Por eso no todos podemos ser Rubianes. No podemos ser Rubianes los que creemos en la libertad individual, en la democracia, y en el respeto a las ideas de los demás. Y me responderán ustedes que hay que respetar a Rubianes... Si, pero no a sus insultos y sus obscenidades. No al modo grosero y lenguaraz con el que ataca una idea común y esencial para nuestra convivencia. Los mismos que defienden a Rubianes, los de la camiseta, son los que cuando el PP organiza un acto para sus militantes acuden a atemorizar, insultar e, incluso, agredir, simplemente porque no pueden aceptar que haya gente que no piensa como ellos, y hacen buena aquella afirmación de Mussolini según la cual “conforme la civilización asume formas más complejas, más tiene que restringirse la libertad del individuo”. Quienes creemos en la pluralidad no podemos ser Rubianes. Quienes creemos en la liberalización, no podemos ser Rubianes. Quienes creemos en el esfuerzo individual y colectivo como receta para el desarrollo, no podemos ser Rubianes.

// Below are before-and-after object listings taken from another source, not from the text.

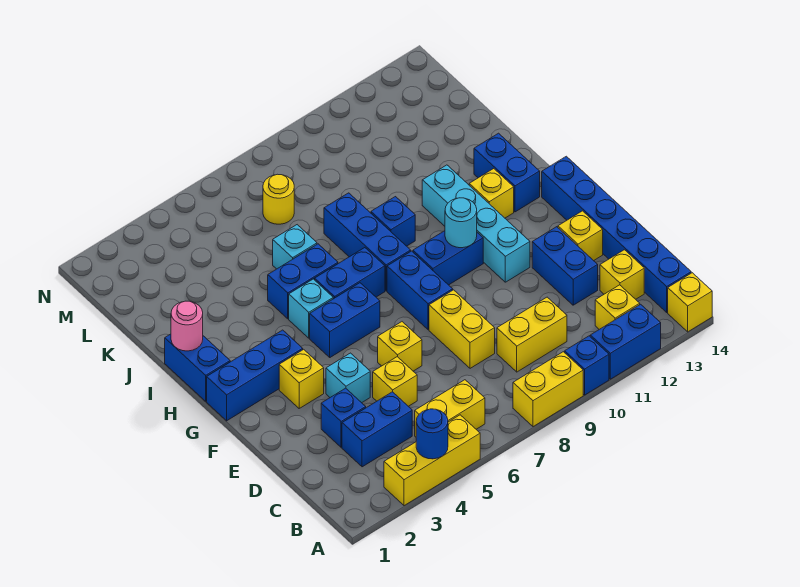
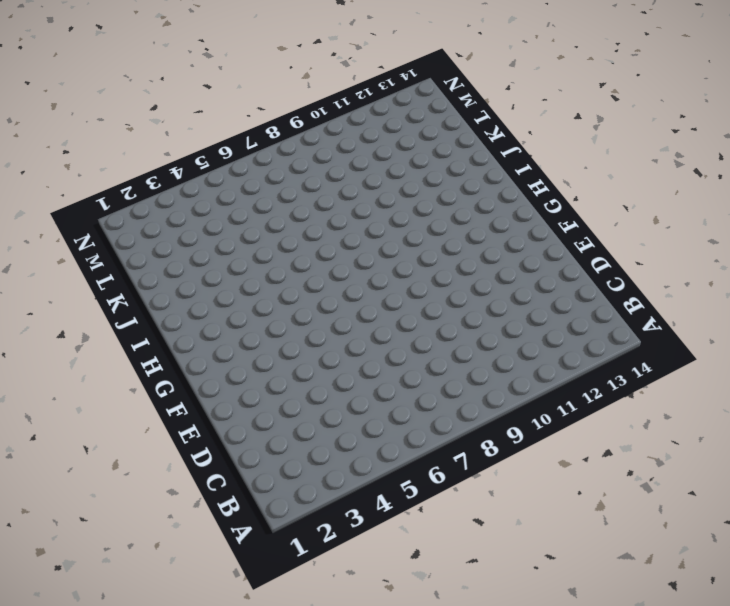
none -> yellow 1x3 brick [384,415,480,506]
none -> yellow 1x2 brick [513,352,583,427]
none -> blue 1x1 brick [565,336,609,395]
none -> blue 1x2 brick [590,304,661,379]

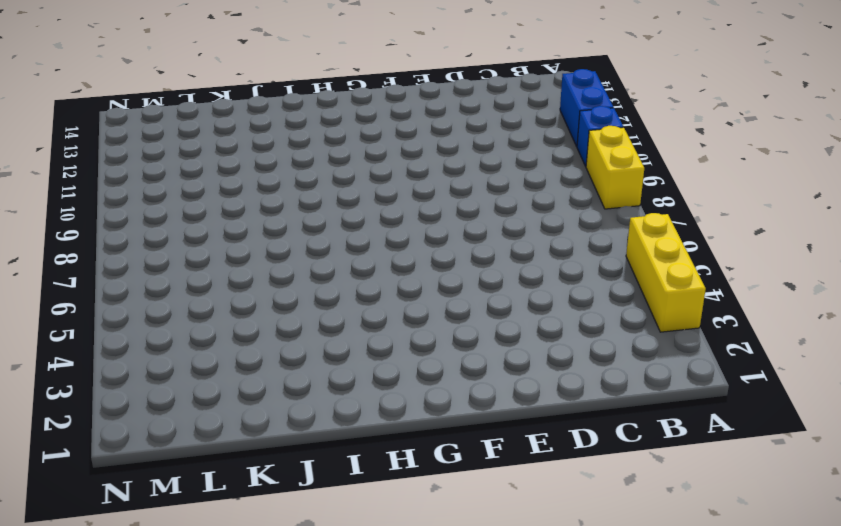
none -> yellow 1x1 brick [668,273,712,332]
none -> yellow 1x2 brick [415,380,485,437]
none -> yellow 1x1 brick [595,285,640,329]
none -> blue 1x6 brick [542,156,691,312]

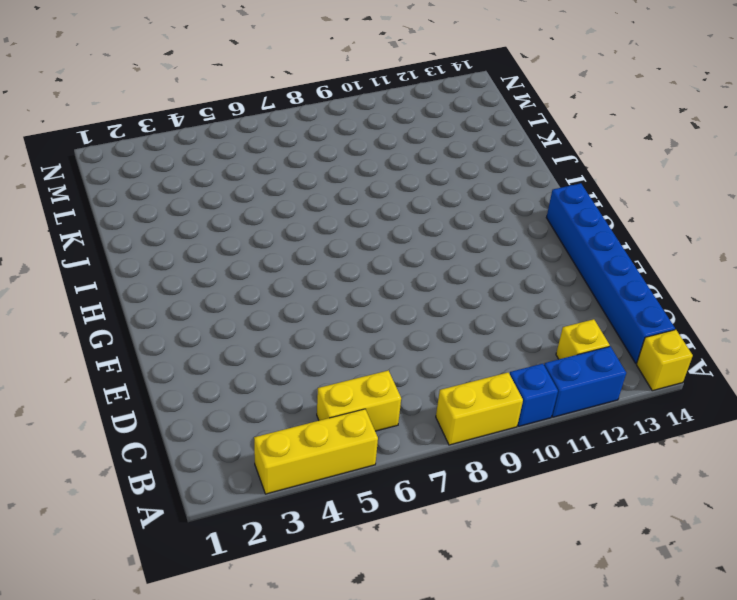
none -> blue 1x2 brick [342,392,412,467]
none -> yellow 1x2 brick [497,297,567,372]
none -> yellow 1x1 brick [600,250,644,299]
none -> blue 1x1 brick [321,388,366,447]

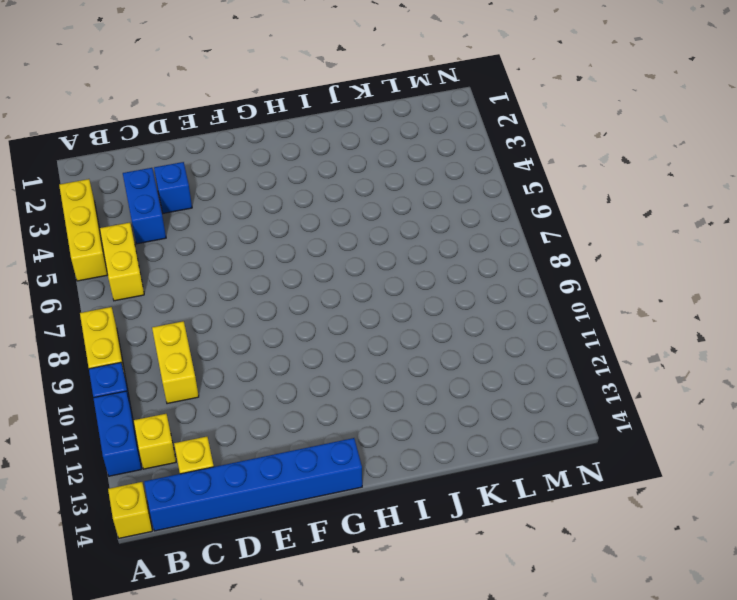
none -> yellow 1x1 brick [373,357,417,406]
none -> yellow 1x2 brick [429,290,495,368]
none -> blue 1x2 brick [532,227,598,305]
none -> cyan 1x1 brick [326,353,370,403]

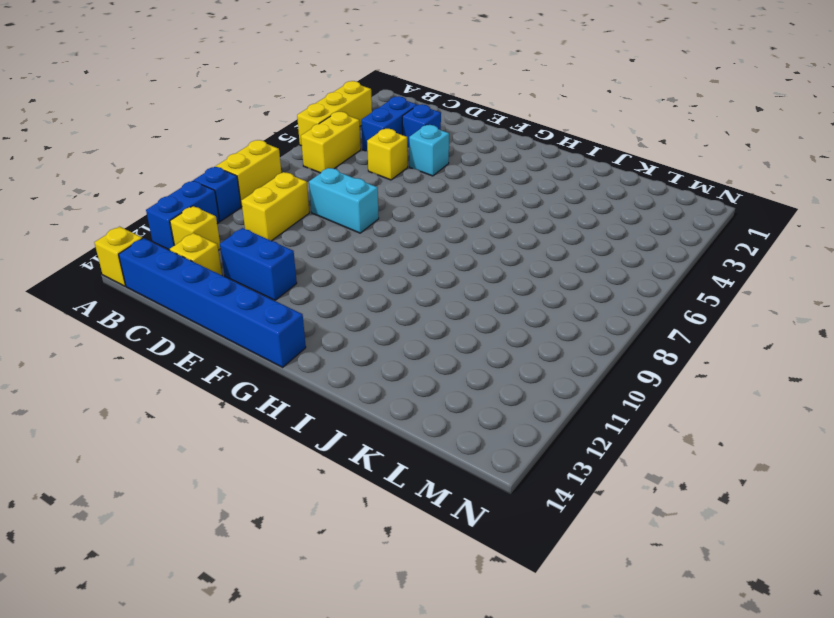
cyan 1x2 brick [309,168,379,233] -> yellow 1x2 brick [429,290,495,368]
none -> yellow 1x1 brick [378,322,422,371]
none -> yellow 1x1 brick [558,211,603,261]
none -> yellow 1x1 brick [279,349,324,408]
none -> blue 1x2 brick [387,251,453,330]

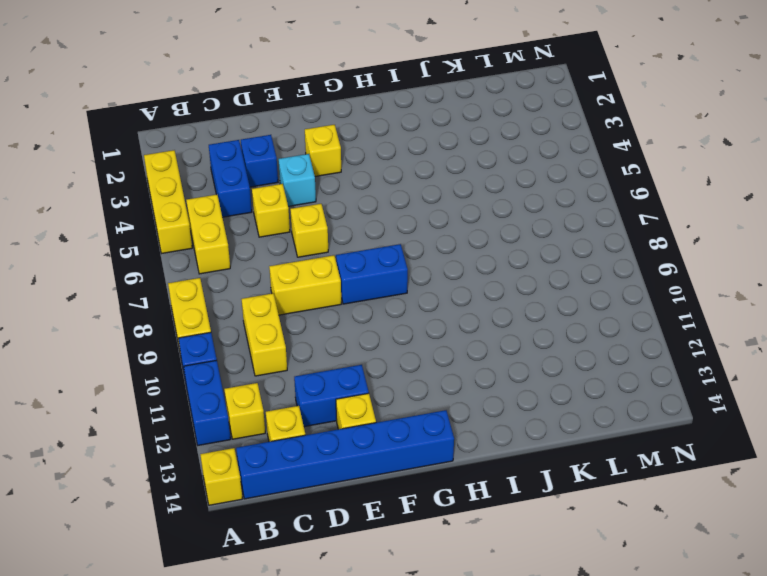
none -> cyan 1x4 brick [422,165,530,282]
none -> blue 1x3 brick [207,330,303,421]
none -> blue 1x2 brick [310,283,380,357]
none -> blue 1x2 brick [413,231,483,285]

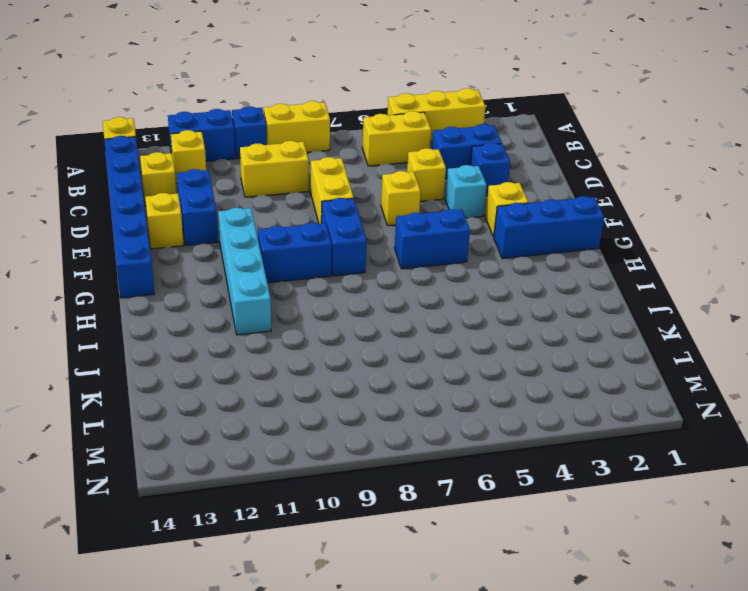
none -> blue 1x2 brick [165,334,230,401]
none -> cyan 1x1 brick [289,279,333,338]
none -> blue 1x2 brick [315,248,385,299]
none -> blue 1x3 brick [324,193,411,291]

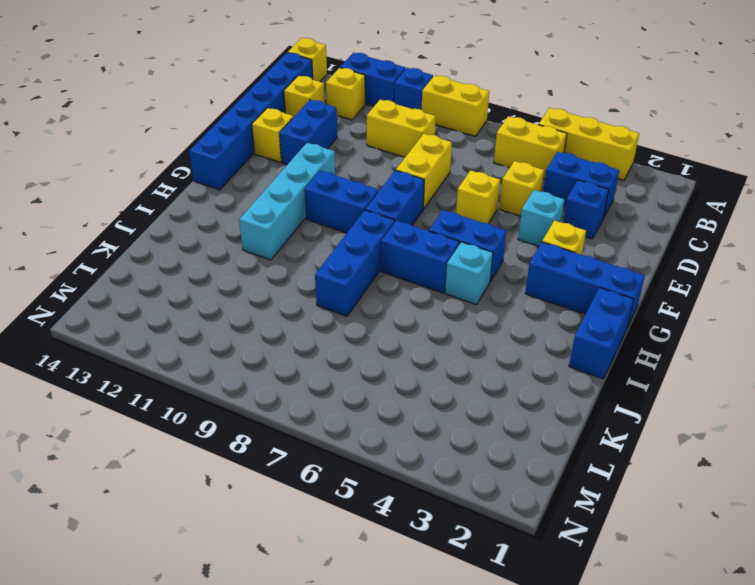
none -> yellow 1x1 brick [469,169,514,218]
none -> blue 1x2 brick [474,133,540,212]
none -> blue 1x2 brick [268,244,338,319]
none -> blue 1x1 brick [371,197,415,246]

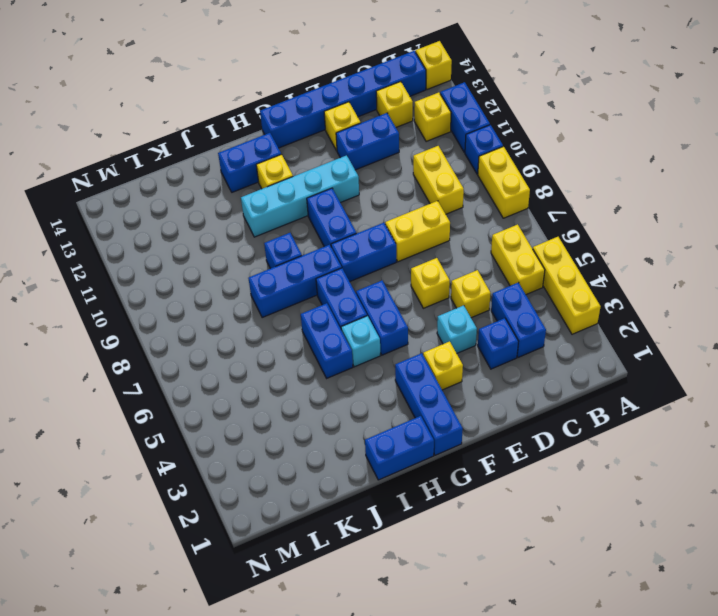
none -> cyan 1x1 brick [273,225,317,269]
none -> yellow 1x1 round brick [263,174,294,224]
none -> blue 1x1 round brick [416,409,448,459]
none -> cyan 1x1 round brick [445,198,477,248]

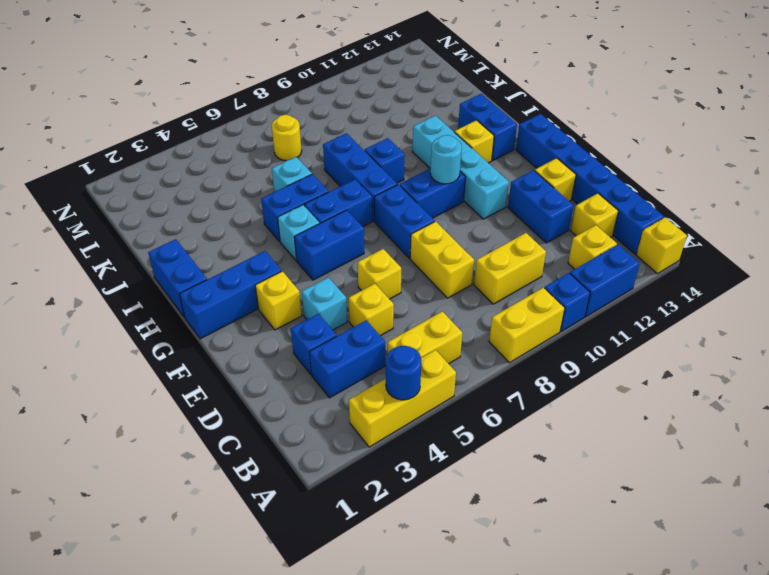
none -> pink 1x1 round brick [171,301,203,351]

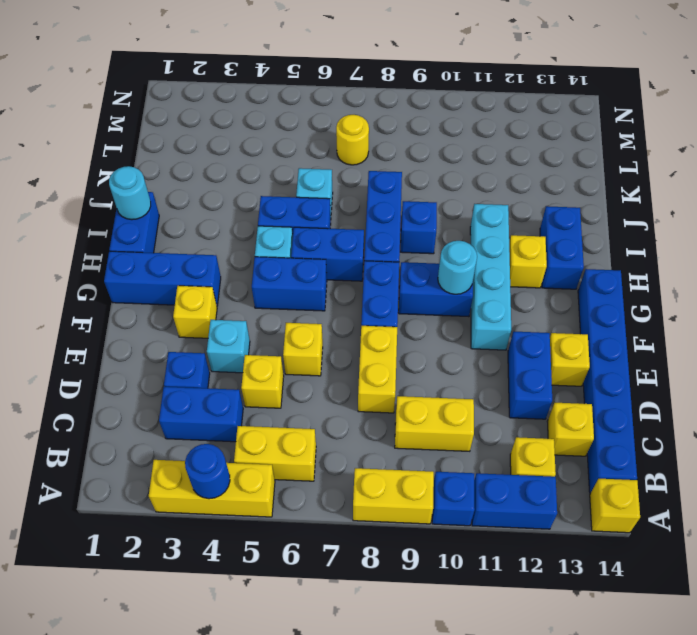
cyan 1x1 round brick [109,166,151,220] -> pink 1x1 round brick [171,301,203,351]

Rubianes pertenece a la cultura del subsidio y la planificación, a la mentalidad de la subvención y la ayuda del Estado. Rubianes es de los que creen que la cultura, ‘su’ cultura, debe sufragarse con los impuestos de ciudadanos a los que se somete a la obligatoriedad ideológica y fiscal. Ellos no aceptan la discrepancia ni siquiera a la hora de decidir si nos gusta o no una determinada manifestación de ‘su’ cultura: aunque no paguemos el ticket de la entrada, habremos contribuido con nuestros impuestos a la supervivencia de lo que, probablemente, siempre será un alegato contra una parte de la sociedad cuyo fundamento ideológico es radicalmente distinto al suyo. No digo yo, que no lo se, que su obra Lorca somos todos, sea fruto de la subvención, aunque no me extrañaría. Pero si no es esa obra, será otra que, igualmente, incida en la separación, en la ruptura, en la consagración de las ‘dos Españas’ que tanto daño ha hecho a nuestra convivencia favoreciendo nuestro desarrollo como aldea en lugar de cómo país. Sinceramente, si Lorca levantara la cabeza, dudo mucho que estuviera de acuerdo con todo esto, y mucho menos con Rubianes.

¿Saben una cosa? De todo este fanatismo o, mejor, contra todo este fanatismo escribía, y lo hacía con una habilidad magistral, Orianna Falacci. Su muerte deja un vacío inconmensurable en la causa de la lucha por la libertad. Ojalá la haya acogido el cielo en su seno. Descanse en paz.